• [Request]: From the material below, copy every line that contains the string "directly". Case counts.

• [Exercise input]:
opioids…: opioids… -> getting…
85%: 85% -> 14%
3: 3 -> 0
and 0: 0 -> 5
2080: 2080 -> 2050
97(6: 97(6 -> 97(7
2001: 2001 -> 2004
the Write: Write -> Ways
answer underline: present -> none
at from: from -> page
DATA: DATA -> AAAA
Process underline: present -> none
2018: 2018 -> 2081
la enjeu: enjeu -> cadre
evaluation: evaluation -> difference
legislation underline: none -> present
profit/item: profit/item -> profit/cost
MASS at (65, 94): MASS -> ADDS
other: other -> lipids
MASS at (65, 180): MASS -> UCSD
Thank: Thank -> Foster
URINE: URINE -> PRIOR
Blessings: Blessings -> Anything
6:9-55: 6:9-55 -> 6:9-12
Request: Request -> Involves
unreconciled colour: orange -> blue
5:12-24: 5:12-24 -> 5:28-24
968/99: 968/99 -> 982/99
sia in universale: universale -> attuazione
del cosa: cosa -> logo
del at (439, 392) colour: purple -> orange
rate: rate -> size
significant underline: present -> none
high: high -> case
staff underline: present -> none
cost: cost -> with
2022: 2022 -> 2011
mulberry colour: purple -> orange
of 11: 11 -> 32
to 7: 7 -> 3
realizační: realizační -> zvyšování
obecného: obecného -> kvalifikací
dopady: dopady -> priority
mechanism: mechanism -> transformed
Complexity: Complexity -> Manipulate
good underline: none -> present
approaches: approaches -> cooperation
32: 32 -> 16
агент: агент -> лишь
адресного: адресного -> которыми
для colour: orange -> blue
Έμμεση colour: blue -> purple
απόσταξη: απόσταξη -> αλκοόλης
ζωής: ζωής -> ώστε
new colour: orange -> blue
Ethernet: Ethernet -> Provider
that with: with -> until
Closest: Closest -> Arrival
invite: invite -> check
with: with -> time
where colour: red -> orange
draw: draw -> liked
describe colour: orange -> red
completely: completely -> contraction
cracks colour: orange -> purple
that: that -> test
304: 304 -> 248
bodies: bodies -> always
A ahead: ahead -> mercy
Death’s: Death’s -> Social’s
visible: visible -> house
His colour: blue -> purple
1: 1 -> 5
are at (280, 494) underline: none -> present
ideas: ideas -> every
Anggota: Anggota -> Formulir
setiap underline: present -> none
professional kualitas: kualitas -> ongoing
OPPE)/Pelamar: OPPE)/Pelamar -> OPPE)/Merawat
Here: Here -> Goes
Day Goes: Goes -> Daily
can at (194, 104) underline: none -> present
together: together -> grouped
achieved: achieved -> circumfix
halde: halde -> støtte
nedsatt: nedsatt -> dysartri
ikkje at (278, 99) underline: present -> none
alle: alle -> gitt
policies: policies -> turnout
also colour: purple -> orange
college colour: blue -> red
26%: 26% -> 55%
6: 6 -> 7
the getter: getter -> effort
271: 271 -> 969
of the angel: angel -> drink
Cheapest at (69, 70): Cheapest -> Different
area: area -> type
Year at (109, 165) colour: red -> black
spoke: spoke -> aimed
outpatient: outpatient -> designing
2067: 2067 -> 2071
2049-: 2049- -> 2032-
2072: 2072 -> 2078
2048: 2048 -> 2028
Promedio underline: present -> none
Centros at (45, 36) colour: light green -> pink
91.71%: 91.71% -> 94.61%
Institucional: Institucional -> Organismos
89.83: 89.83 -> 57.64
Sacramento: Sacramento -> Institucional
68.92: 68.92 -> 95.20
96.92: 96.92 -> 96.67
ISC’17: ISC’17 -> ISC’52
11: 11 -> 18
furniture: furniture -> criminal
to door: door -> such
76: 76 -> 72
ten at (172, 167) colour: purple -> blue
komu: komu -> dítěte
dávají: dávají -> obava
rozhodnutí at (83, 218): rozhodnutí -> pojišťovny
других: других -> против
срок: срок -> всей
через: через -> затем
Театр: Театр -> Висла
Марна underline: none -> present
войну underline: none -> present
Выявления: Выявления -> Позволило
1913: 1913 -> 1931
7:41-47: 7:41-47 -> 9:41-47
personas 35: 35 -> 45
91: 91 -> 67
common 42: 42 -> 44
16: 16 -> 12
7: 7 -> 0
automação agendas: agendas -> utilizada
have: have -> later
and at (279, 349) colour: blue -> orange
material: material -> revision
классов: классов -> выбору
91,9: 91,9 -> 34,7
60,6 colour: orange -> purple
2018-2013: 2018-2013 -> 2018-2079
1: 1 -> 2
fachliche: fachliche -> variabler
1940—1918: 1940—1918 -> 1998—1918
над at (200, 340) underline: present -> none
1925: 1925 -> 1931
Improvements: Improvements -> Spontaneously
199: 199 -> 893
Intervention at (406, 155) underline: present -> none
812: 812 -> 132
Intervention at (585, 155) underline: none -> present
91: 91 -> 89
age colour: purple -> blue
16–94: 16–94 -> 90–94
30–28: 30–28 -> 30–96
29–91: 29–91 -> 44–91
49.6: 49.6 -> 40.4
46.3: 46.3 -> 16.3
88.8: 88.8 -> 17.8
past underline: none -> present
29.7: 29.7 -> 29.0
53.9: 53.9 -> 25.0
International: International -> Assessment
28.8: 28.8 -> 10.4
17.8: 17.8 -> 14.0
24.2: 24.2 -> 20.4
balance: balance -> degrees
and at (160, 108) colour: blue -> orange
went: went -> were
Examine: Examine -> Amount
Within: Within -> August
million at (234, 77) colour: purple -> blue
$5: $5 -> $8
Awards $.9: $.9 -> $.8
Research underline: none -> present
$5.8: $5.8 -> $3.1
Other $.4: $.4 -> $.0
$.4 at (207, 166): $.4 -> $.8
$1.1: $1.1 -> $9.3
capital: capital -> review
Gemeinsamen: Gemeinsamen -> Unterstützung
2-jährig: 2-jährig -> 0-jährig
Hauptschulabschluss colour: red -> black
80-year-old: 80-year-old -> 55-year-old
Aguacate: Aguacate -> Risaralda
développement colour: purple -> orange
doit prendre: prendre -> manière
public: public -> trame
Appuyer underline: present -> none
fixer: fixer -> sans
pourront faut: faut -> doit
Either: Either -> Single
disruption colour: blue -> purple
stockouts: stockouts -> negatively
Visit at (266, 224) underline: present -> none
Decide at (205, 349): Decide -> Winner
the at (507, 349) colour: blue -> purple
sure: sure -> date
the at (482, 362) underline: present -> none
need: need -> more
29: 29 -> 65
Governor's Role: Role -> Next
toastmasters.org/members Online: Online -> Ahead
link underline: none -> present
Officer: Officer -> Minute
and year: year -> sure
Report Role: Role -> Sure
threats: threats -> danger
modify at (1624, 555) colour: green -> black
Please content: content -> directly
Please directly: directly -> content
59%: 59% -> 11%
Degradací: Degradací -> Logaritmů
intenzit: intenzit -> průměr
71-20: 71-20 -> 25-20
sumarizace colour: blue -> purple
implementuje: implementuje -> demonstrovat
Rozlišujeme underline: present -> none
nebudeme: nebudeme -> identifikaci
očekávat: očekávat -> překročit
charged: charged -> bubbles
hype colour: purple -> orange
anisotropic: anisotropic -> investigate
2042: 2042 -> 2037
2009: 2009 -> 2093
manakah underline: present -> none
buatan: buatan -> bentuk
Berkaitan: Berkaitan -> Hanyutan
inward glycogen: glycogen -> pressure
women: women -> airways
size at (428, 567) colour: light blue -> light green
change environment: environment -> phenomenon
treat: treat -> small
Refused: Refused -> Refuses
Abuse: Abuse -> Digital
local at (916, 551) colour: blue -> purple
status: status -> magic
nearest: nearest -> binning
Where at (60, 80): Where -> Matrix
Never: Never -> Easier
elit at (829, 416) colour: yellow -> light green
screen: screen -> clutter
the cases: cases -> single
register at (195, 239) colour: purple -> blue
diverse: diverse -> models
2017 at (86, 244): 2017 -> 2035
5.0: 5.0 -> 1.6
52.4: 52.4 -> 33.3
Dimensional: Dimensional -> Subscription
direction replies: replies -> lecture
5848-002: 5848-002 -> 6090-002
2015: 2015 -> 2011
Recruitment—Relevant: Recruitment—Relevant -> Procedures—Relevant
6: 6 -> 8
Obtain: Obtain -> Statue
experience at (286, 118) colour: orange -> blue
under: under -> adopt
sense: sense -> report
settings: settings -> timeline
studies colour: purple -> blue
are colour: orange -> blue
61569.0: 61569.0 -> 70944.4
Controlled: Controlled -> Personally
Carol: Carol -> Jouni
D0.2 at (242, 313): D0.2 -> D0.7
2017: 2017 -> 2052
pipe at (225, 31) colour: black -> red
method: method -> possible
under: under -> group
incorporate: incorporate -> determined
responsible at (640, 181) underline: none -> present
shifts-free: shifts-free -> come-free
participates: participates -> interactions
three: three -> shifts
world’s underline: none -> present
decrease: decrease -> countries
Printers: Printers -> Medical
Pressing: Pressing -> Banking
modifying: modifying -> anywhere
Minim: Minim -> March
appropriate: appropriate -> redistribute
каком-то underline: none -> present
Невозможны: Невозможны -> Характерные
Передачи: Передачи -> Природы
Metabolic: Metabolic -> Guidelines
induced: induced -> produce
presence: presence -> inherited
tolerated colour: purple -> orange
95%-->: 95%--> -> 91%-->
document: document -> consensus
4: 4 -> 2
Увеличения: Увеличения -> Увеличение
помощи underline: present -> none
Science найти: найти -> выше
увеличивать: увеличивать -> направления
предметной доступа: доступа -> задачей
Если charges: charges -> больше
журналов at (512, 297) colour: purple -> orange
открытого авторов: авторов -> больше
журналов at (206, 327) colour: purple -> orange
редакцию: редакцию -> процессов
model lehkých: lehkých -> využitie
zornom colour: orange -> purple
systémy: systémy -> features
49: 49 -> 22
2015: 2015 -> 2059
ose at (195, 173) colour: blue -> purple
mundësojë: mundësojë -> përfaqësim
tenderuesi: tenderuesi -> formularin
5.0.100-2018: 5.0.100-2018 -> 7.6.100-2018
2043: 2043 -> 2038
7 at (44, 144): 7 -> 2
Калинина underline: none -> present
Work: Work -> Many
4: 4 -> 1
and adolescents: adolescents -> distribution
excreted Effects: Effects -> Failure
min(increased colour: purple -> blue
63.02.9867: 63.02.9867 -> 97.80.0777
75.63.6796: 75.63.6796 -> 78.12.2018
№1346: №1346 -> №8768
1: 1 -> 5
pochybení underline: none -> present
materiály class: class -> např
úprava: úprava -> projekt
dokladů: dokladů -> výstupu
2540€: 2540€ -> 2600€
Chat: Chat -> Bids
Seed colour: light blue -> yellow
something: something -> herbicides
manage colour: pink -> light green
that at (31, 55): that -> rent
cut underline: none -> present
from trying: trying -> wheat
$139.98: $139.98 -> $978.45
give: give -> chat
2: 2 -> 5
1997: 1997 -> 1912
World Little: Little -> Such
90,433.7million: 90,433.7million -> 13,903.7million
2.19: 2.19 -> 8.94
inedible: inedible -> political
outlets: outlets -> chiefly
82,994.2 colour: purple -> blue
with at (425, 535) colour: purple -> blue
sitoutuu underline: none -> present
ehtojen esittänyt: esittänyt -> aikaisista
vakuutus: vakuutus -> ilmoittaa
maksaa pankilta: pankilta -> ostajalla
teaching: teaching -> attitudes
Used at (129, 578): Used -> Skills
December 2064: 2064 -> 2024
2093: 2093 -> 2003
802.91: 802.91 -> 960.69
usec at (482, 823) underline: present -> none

• [Final result]:
Please content: content -> directly
Please directly: directly -> content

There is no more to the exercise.